Anansi is the god of stories. He asked the Sky-God Nyama for his stories and wisdom. Nyama didn’t want to give Anansi the stories, but Anansi persisted and Nyama relented, telling Anansi he would grant teh tsories if Anansi brought him Onini the Python, the Mmoboro Hornets, Osebo the Leopard, and the Fairy Mmoatia. Anansi agreed, and he captured each of the Gods by tricking them. Upon returning with the final God, Nyama granted Anansi his stories. Thus, Anansi is the God of stories and a trickster.
In Elysée’s narrative, Is’Nana is one of Anansi’s sons and he travels from the Mother Kingdom to the physical realm. Here, he protects people from other Gods such as Osebo the Leopard. In the first story, Osebo takes control of Robert, a man who lives alone and feels lonely, disconnected from his family and friends. Is’Nana battles Osebo and defeats him, and then he stays, for a while with Robert. As they stay together, Robert and Is’Nana create a story. They collaborate on a narrative that will continue on long past Robert’s passing.

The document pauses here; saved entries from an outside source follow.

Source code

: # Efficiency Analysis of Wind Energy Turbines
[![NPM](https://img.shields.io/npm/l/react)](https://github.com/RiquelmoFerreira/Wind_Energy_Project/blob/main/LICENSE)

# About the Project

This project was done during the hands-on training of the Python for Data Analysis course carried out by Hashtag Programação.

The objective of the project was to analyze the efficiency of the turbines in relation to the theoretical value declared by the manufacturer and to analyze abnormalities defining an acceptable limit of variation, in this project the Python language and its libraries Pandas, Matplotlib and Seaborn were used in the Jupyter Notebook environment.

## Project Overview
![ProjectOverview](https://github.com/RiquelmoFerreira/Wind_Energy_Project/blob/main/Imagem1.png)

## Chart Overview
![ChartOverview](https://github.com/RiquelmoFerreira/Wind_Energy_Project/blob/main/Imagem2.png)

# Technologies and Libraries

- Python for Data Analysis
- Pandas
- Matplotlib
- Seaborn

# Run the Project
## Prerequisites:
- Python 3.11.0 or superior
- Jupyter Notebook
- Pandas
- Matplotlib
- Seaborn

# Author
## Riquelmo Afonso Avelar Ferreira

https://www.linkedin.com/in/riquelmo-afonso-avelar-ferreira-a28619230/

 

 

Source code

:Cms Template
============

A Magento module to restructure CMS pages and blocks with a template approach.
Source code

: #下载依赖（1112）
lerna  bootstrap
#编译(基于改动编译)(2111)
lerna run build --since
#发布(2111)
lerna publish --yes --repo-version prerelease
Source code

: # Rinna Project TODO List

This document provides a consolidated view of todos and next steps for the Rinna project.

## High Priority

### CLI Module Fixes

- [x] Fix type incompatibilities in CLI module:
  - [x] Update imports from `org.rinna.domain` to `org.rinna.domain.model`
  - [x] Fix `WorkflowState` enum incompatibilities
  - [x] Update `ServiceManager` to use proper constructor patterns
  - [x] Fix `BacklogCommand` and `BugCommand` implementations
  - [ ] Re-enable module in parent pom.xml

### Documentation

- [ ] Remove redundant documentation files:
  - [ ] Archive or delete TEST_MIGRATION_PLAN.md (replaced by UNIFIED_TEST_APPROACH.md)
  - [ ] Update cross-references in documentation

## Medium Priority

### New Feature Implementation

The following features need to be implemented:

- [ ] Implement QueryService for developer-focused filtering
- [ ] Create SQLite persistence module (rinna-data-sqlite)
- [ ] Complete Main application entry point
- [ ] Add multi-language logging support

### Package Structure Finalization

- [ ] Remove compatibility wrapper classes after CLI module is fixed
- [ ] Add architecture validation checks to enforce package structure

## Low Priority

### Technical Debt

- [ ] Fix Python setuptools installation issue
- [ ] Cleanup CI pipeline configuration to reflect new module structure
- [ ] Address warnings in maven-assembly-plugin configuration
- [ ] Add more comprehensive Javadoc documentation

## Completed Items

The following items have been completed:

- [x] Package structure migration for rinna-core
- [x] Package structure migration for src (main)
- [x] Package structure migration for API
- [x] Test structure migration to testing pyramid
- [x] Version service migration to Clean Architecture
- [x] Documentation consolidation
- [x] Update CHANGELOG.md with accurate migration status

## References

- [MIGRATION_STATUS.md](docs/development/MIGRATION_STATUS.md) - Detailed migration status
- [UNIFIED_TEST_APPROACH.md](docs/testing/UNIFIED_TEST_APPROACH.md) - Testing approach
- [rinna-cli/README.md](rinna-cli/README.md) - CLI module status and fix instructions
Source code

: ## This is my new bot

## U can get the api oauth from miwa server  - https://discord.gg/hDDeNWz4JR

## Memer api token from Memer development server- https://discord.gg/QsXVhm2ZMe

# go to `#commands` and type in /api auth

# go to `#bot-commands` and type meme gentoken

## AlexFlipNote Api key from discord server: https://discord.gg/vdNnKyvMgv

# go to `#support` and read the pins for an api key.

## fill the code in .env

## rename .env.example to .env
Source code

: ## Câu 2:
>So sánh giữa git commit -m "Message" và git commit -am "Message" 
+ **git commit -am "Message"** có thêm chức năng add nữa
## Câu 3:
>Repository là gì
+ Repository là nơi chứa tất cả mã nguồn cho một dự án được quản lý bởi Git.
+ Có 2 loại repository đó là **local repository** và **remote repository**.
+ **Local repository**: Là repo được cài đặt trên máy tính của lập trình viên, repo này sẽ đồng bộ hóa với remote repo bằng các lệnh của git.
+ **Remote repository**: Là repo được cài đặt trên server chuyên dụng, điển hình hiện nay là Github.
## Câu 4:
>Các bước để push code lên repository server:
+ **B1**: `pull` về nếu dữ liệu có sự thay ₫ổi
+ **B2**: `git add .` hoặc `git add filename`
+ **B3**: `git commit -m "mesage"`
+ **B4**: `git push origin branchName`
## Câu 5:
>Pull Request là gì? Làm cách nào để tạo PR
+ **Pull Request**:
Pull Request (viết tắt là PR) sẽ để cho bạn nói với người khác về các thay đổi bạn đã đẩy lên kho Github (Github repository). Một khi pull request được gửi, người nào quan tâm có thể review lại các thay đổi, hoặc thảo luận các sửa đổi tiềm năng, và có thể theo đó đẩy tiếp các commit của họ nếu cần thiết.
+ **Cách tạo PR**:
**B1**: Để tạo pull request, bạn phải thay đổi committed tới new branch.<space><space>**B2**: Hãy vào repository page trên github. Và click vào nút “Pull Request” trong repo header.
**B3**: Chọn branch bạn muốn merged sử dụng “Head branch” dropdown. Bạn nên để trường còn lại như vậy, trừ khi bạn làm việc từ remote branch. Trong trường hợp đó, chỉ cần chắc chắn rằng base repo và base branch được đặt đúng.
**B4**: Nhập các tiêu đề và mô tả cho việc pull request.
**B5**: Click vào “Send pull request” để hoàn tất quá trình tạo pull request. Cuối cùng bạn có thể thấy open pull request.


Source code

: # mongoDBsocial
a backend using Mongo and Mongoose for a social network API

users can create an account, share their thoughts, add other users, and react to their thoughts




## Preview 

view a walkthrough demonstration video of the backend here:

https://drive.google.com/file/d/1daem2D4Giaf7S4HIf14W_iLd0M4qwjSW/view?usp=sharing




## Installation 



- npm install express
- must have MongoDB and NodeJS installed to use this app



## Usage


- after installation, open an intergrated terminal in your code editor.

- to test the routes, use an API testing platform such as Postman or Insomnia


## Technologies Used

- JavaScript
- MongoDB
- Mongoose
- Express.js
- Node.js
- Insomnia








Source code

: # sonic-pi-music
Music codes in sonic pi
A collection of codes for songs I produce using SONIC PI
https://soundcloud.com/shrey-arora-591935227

Is’Nana, early in the narrative, tells us about the importance of stories. As he watches individuals go about their daily lives, he sees lonely individuals, couples in love, and families. At one point, he sees a couple of street musicians, and he narrates, “Or when friends get together to express themselves through song and people gather to hear their stories.” Stories exist as a collaborative and communal act of transmission of knowledge and history, and when people create and listen, that transmission continues. Is’Nana points this out because he says, “Stories, that is all that is, stories, it is what we are and will become, some known, many forgotten. Will I be forgotten? I wonder.” Stories live within us, and stories live, morph, and change, after we die. They remain.
Stories, as well, provide the communal expression of existence. At the end of the story, Robert tells Is’Nana “stories of his past, and stories that excited him” and Robert asked Is’Nana about his stories. In this panel, we see Robert playing his saxophone, composing music. Is’Nana stands in the background cheering him on. When done, Robert falls asleep and Is’Nana tucks him in on the couch. Is’Nana lies on the floor, smiling, with sheets of music composition paper beside him, and he asks, “Am I to be one of many forgotten stories? Or a legend like my father.” Is’Nana asks, essentially, about his legacy. Will individuals remember him? In order for them to remember, there must be stories that carry him across generations and planes.
Is’Nana yawns and relishes the peace of the moment, and as he falls asleep on the floor, he thinks, “For I’ll cherish this story we created tonight.” Beside Is’Nana, we see the musical composition, and its title, “Is’Nana.” Robert created a story about Is’Nana, a story that will live on into the future, telling others about Is’Nana’s existence and acts. The world will remember him. They may shift the narrative some, adding parts of themselves to the story, but he will remain. The story becomes collective, collaborative, and generational, informing the future about the past. The creation of “Is’Nana” serves merely as the beginning because the story will become more as more individuals encounter it, interact with it, learn from it, and pass it on to future generations.